■ DOCUMENTO DE ORIGEM ■
★ ★ ★ ★ ★
Com o nosso dinheiro

Cada decreto estapafúrdio mobiliza um pelotão de gente em Brasília

Até parece que o presidente Jair Bolsonaro recebeu de seus antecessores um país tranquilo, próspero e equilibrado, com a população desfrutando do pleno emprego e os investidores competindo para botar seu dinheiro aqui. Um país tão bem resolvido que o presidente pode dar-se ao luxo de, entre vários disparates diários, concentrar-se numa medida que, por mais rejeitada, ele adora trazer de volta com variações.

É a questão das armas. O jornal O Estado de S. Paulo fez, nesta quarta (26), um levantamento dos decretos de Bolsonaro sobre o assunto. No dia 15 de janeiro, quase que ainda de faixa presidencial, e como se a nação não pensasse em outra coisa, Bolsonaro “flexibilizou” —facilitou— a aquisição de armas de fogo pelos cidadãos, desde que as mantivessem em casa ou em seu comércio.
★ ★ ★ ★ ★
■ INSTRUÇÃO DADA A ■
Transcreva fielmente a listagem, do começo até a linha com "List each element's", incluindo essa linha. Deixe as imagens fora da resposta.
O texto sobre os decretos de armas e a listagem não têm relação entre si.
★ ★ ★ ★ ★
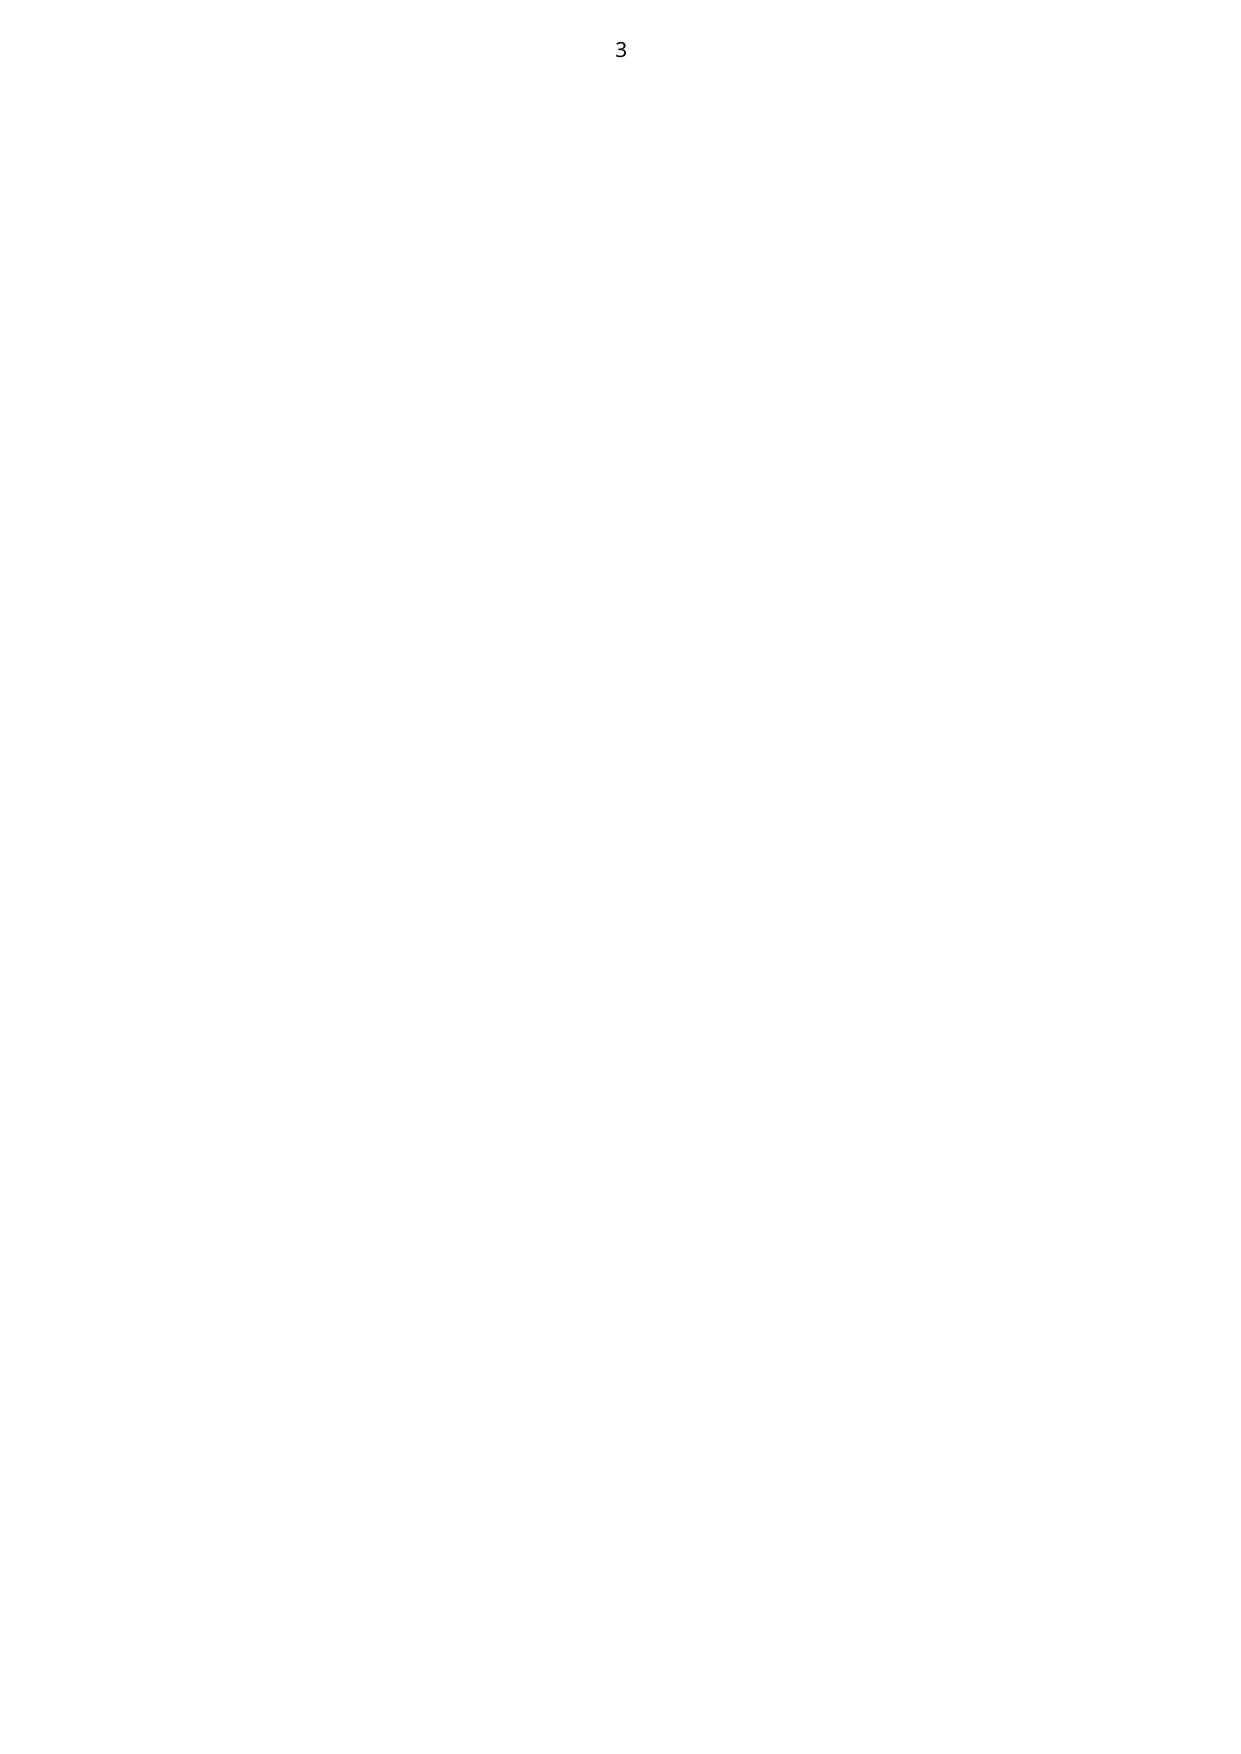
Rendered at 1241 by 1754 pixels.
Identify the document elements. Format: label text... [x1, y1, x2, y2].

text 3 [615, 36, 1240, 64]
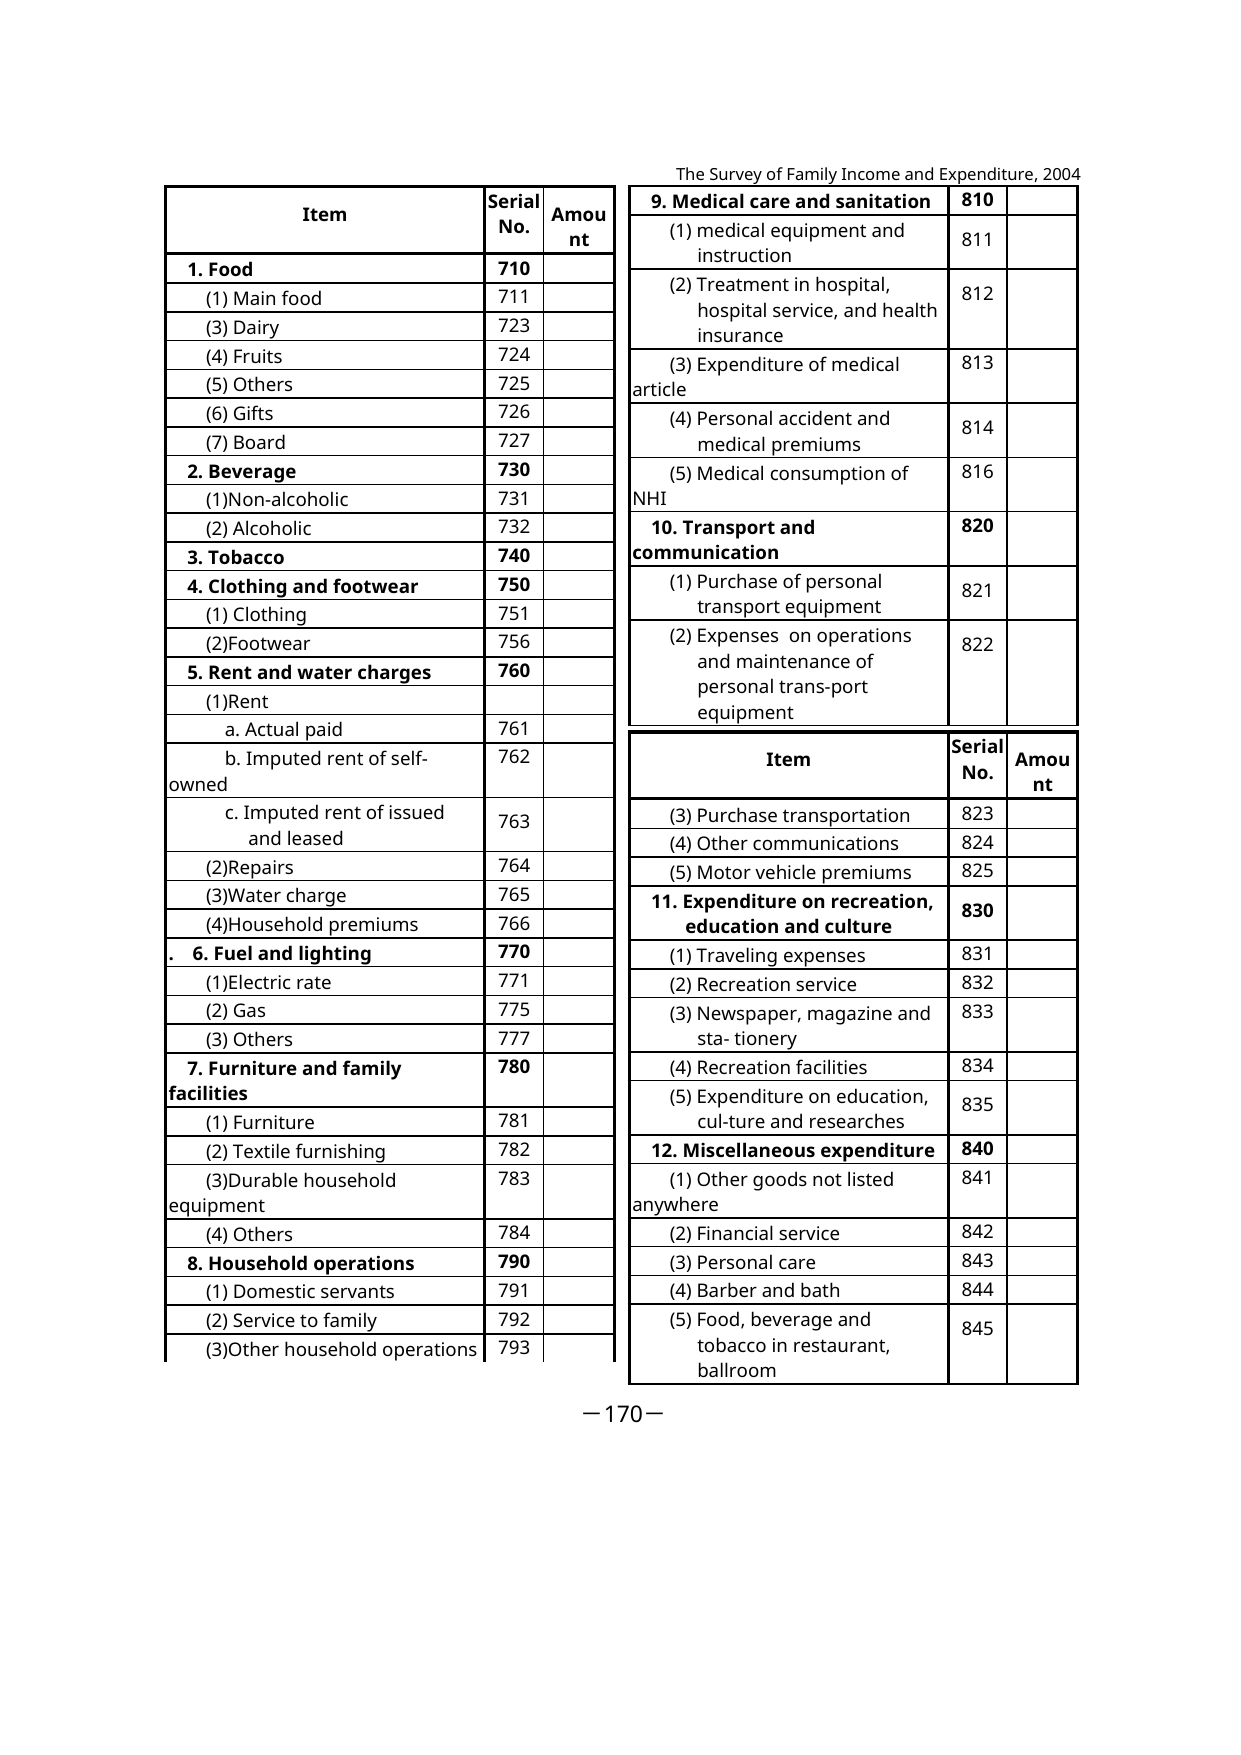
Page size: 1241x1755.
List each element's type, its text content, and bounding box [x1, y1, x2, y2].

table_header Serial No. [486, 188, 543, 252]
table_cell 4. Clothing and footwear [167, 571, 483, 598]
table_cell (4) Others [167, 1220, 483, 1247]
table_cell (5) Others [167, 370, 483, 397]
table_cell 740 [486, 543, 543, 570]
table_cell 833 [950, 998, 1006, 1051]
table_cell (3)Durable household equipment [167, 1165, 483, 1218]
table_cell [544, 798, 613, 851]
table_cell [544, 456, 613, 483]
table_cell 812 [950, 270, 1006, 348]
table_cell (2) Financial service [631, 1219, 947, 1246]
table_cell 820 [950, 512, 1006, 565]
table_cell 7. Furniture and family facilities [167, 1054, 483, 1106]
table_cell (1) medical equipment and instruction [631, 216, 947, 268]
table_cell [1008, 1081, 1076, 1134]
table_cell 845 [950, 1305, 1006, 1383]
table_cell 8. Household operations [167, 1248, 483, 1276]
table_cell 813 [950, 350, 1006, 402]
table_cell 2. Beverage [167, 456, 483, 483]
table_cell [544, 967, 613, 994]
table_cell [1008, 1164, 1076, 1217]
table_cell 756 [486, 629, 543, 656]
table_cell (1) Furniture [167, 1108, 483, 1135]
table_cell (3) Expenditure of medical article [631, 350, 947, 402]
table_cell 9. Medical care and sanitation [631, 187, 947, 214]
table_cell (3)Other household operations [167, 1335, 483, 1362]
table_cell (5) Motor vehicle premiums [631, 858, 947, 885]
table_cell (2) Alcoholic [167, 514, 483, 541]
table_cell (2) Gas [167, 996, 483, 1023]
table_cell 766 [486, 910, 543, 937]
table_cell [544, 715, 613, 742]
table_cell (6) Gifts [167, 399, 483, 426]
table_cell c. Imputed rent of issued and leased [167, 798, 483, 851]
table_cell [1008, 350, 1076, 402]
table_cell [544, 1277, 613, 1304]
table_cell 761 [486, 715, 543, 742]
table_cell b. Imputed rent of self-owned [167, 744, 483, 796]
table_cell 831 [950, 941, 1006, 968]
table_cell (3)Water charge [167, 881, 483, 908]
table_cell (1) Domestic servants [167, 1277, 483, 1304]
table_cell [544, 341, 613, 368]
table_cell 732 [486, 514, 543, 541]
table_cell (5) Food, beverage and tobacco in restaurant, ballroom [631, 1305, 947, 1383]
table_cell (4) Other communications [631, 829, 947, 856]
table_cell 844 [950, 1276, 1006, 1303]
table_cell 775 [486, 996, 543, 1023]
table_cell [544, 313, 613, 340]
table_cell [1008, 829, 1076, 856]
table_cell [1008, 1276, 1076, 1303]
table_cell [1008, 187, 1076, 214]
table_cell 780 [486, 1054, 543, 1106]
table_cell 751 [486, 600, 543, 627]
table_cell [1008, 1247, 1076, 1274]
table_cell 710 [486, 255, 543, 282]
table_cell [544, 370, 613, 397]
table_cell (5) Medical consumption of NHI [631, 458, 947, 511]
table_cell [544, 485, 613, 512]
table_cell (1) Purchase of personal transport equipment [631, 567, 947, 619]
table_cell 822 [950, 621, 1006, 725]
table_cell [544, 1220, 613, 1247]
table_cell [1008, 1305, 1076, 1383]
table_cell [544, 1025, 613, 1052]
table_cell [544, 1054, 613, 1106]
table_cell 824 [950, 829, 1006, 856]
table_header Amount [1008, 734, 1076, 797]
table_cell [544, 910, 613, 937]
table_cell 834 [950, 1053, 1006, 1080]
table_cell 3. Tobacco [167, 543, 483, 570]
table_cell 762 [486, 744, 543, 796]
table_cell [1008, 512, 1076, 565]
table_cell (1) Main food [167, 284, 483, 311]
table_cell 760 [486, 658, 543, 685]
table_cell [544, 852, 613, 879]
table_cell 730 [486, 456, 543, 483]
table_cell [544, 1248, 613, 1276]
table_cell (3) Newspaper, magazine and sta- tionery [631, 998, 947, 1051]
table_cell (4) Recreation facilities [631, 1053, 947, 1080]
table_cell 814 [950, 404, 1006, 457]
table_cell 777 [486, 1025, 543, 1052]
table_cell [1008, 458, 1076, 511]
table_cell (5) Expenditure on education, cul-ture and researches [631, 1081, 947, 1134]
table_cell (4)Household premiums [167, 910, 483, 937]
table_cell 830 [950, 887, 1006, 939]
table_cell 11. Expenditure on recreation, education and culture [631, 887, 947, 939]
table_cell [544, 1108, 613, 1135]
table_cell 781 [486, 1108, 543, 1135]
table_cell [1008, 1219, 1076, 1246]
table_cell [544, 543, 613, 570]
table_cell 765 [486, 881, 543, 908]
table_cell 10. Transport and communication [631, 512, 947, 565]
table_cell (2)Repairs [167, 852, 483, 879]
table_cell [1008, 941, 1076, 968]
table_cell 840 [950, 1136, 1006, 1163]
table_cell 750 [486, 571, 543, 598]
table_cell 825 [950, 858, 1006, 885]
table_cell [544, 600, 613, 627]
table_cell 731 [486, 485, 543, 512]
table_cell 821 [950, 567, 1006, 619]
table_cell (2) Service to family [167, 1306, 483, 1333]
table_cell [1008, 887, 1076, 939]
table_cell (3) Personal care [631, 1247, 947, 1274]
table_cell 811 [950, 216, 1006, 268]
table_cell 724 [486, 341, 543, 368]
table_cell [544, 284, 613, 311]
table_cell 793 [486, 1335, 543, 1362]
table_cell [544, 514, 613, 541]
table_header Amount [544, 188, 613, 252]
table_cell 790 [486, 1248, 543, 1276]
table_cell 782 [486, 1137, 543, 1164]
table_cell [1008, 970, 1076, 997]
table_cell [1008, 621, 1076, 725]
table_cell (2) Treatment in hospital, hospital service, and health insurance [631, 270, 947, 348]
table_cell 841 [950, 1164, 1006, 1217]
table_cell (3) Others [167, 1025, 483, 1052]
table_cell [544, 399, 613, 426]
table_cell (1)Rent [167, 686, 483, 713]
table_cell [1008, 998, 1076, 1051]
table_cell 816 [950, 458, 1006, 511]
table_cell [544, 939, 613, 966]
table_cell (4) Barber and bath [631, 1276, 947, 1303]
table_cell [544, 744, 613, 796]
table_cell (7) Board [167, 428, 483, 455]
table_cell 835 [950, 1081, 1006, 1134]
table_cell [544, 1165, 613, 1218]
table_cell [544, 571, 613, 598]
table_cell 832 [950, 970, 1006, 997]
table_cell [1008, 216, 1076, 268]
table_cell 783 [486, 1165, 543, 1218]
table_cell (1) Clothing [167, 600, 483, 627]
table_cell (2) Expenses on operations and maintenance of personal trans-port equipment [631, 621, 947, 725]
table_cell [544, 881, 613, 908]
table_cell a. Actual paid [167, 715, 483, 742]
table_cell [544, 658, 613, 685]
table_cell [544, 996, 613, 1023]
table_cell [544, 428, 613, 455]
table_cell (1) Other goods not listed anywhere [631, 1164, 947, 1217]
table_cell 791 [486, 1277, 543, 1304]
table_header Serial No. [950, 734, 1006, 797]
table_cell [544, 255, 613, 282]
table_cell [544, 1137, 613, 1164]
table_cell 764 [486, 852, 543, 879]
table_cell [544, 629, 613, 656]
table_cell (4) Fruits [167, 341, 483, 368]
table_cell 810 [950, 187, 1006, 214]
table_cell (1)Non-alcoholic [167, 485, 483, 512]
table_cell 771 [486, 967, 543, 994]
table_cell . 6. Fuel and lighting [167, 939, 483, 966]
table_cell 784 [486, 1220, 543, 1247]
table_cell 726 [486, 399, 543, 426]
table_cell (3) Dairy [167, 313, 483, 340]
table_cell [1008, 404, 1076, 457]
table_cell (3) Purchase transportation [631, 800, 947, 827]
table_cell (4) Personal accident and medical premiums [631, 404, 947, 457]
table_header Item [167, 188, 483, 252]
table_cell 723 [486, 313, 543, 340]
table_cell 727 [486, 428, 543, 455]
table_cell (2) Textile furnishing [167, 1137, 483, 1164]
table_cell [544, 1306, 613, 1333]
table_cell 5. Rent and water charges [167, 658, 483, 685]
table_cell [1008, 858, 1076, 885]
table_header Item [631, 734, 947, 797]
table_cell 842 [950, 1219, 1006, 1246]
table_cell [544, 686, 613, 713]
table_cell 725 [486, 370, 543, 397]
table_cell 12. Miscellaneous expenditure [631, 1136, 947, 1163]
table_cell (2)Footwear [167, 629, 483, 656]
table_cell [486, 686, 543, 713]
table_cell 1. Food [167, 255, 483, 282]
table_cell [1008, 1053, 1076, 1080]
table_cell 763 [486, 798, 543, 851]
table_cell [1008, 800, 1076, 827]
table_cell [1008, 270, 1076, 348]
table_cell 843 [950, 1247, 1006, 1274]
table_cell [1008, 1136, 1076, 1163]
table_cell [1008, 567, 1076, 619]
table_cell (2) Recreation service [631, 970, 947, 997]
table_cell 770 [486, 939, 543, 966]
table_cell 823 [950, 800, 1006, 827]
table_cell [544, 1335, 613, 1362]
table_cell (1)Electric rate [167, 967, 483, 994]
table_cell 792 [486, 1306, 543, 1333]
table_cell 711 [486, 284, 543, 311]
table_cell (1) Traveling expenses [631, 941, 947, 968]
★ ★ ★ ★ ★
■ INSTRUÇÃO DADA B ■
Exiba na íntegra e sem alterações o texto sobre os decretos de armas.

■ RESPOSTA A ■
Rendered at 1241 by 1754 pixels.
Identify the document elements. Format: label text... [x1, y1, x2, y2].

text 3 [615, 36, 1240, 64]
Page size: 1241x1755.
List each element's type, its text content, and bounding box [x1, y1, x2, y2].

■ RESPOSTA B ■
Com o nosso dinheiro

Cada decreto estapafúrdio mobiliza um pelotão de gente em Brasília

Até parece que o presidente Jair Bolsonaro recebeu de seus antecessores um país tranquilo, próspero e equilibrado, com a população desfrutando do pleno emprego e os investidores competindo para botar seu dinheiro aqui. Um país tão bem resolvido que o presidente pode dar-se ao luxo de, entre vários disparates diários, concentrar-se numa medida que, por mais rejeitada, ele adora trazer de volta com variações.

É a questão das armas. O jornal O Estado de S. Paulo fez, nesta quarta (26), um levantamento dos decretos de Bolsonaro sobre o assunto. No dia 15 de janeiro, quase que ainda de faixa presidencial, e como se a nação não pensasse em outra coisa, Bolsonaro “flexibilizou” —facilitou— a aquisição de armas de fogo pelos cidadãos, desde que as mantivessem em casa ou em seu comércio.